TRY IT —
Please restate, exactly as they appear, only the lines from the one that contains "f_number: 4" to the final line of the entries, with no pictures.

Saved data entries
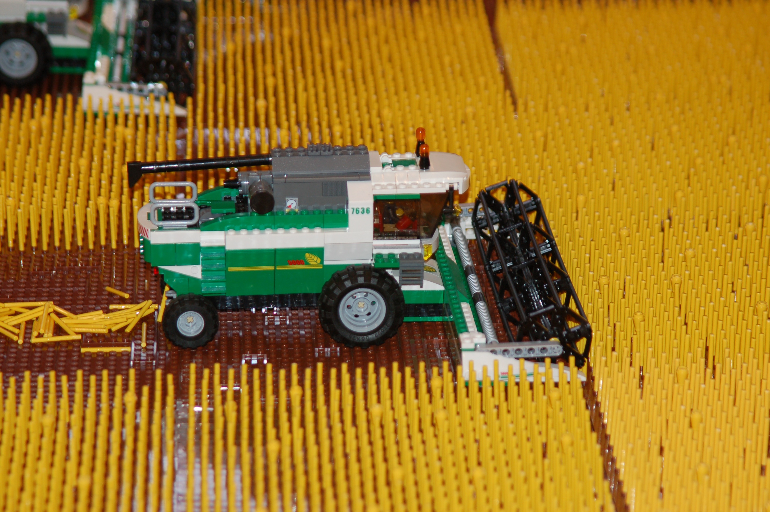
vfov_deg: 8.7
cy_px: 256
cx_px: 385
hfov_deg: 13.1
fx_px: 3366
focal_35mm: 158
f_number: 4
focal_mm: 105
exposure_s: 1/60
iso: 400
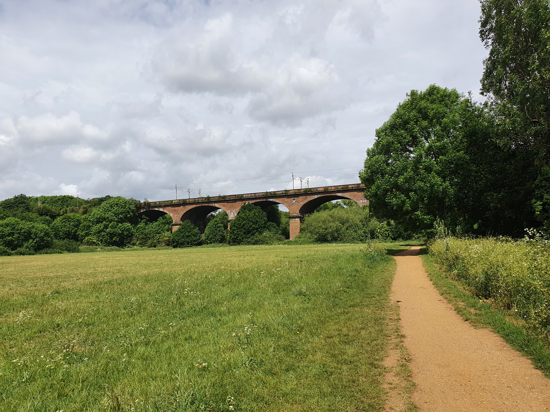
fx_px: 413
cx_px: 275
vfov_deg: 53.1
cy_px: 206
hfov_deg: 67.3
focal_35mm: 26
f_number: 2.4
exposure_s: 1/2552
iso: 50
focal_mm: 4.32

EXERCISE ANSWER —
f_number: 4
focal_mm: 105
exposure_s: 1/60
iso: 400
fx_px: 413
cx_px: 275
vfov_deg: 53.1
cy_px: 206
hfov_deg: 67.3
focal_35mm: 26
f_number: 2.4
exposure_s: 1/2552
iso: 50
focal_mm: 4.32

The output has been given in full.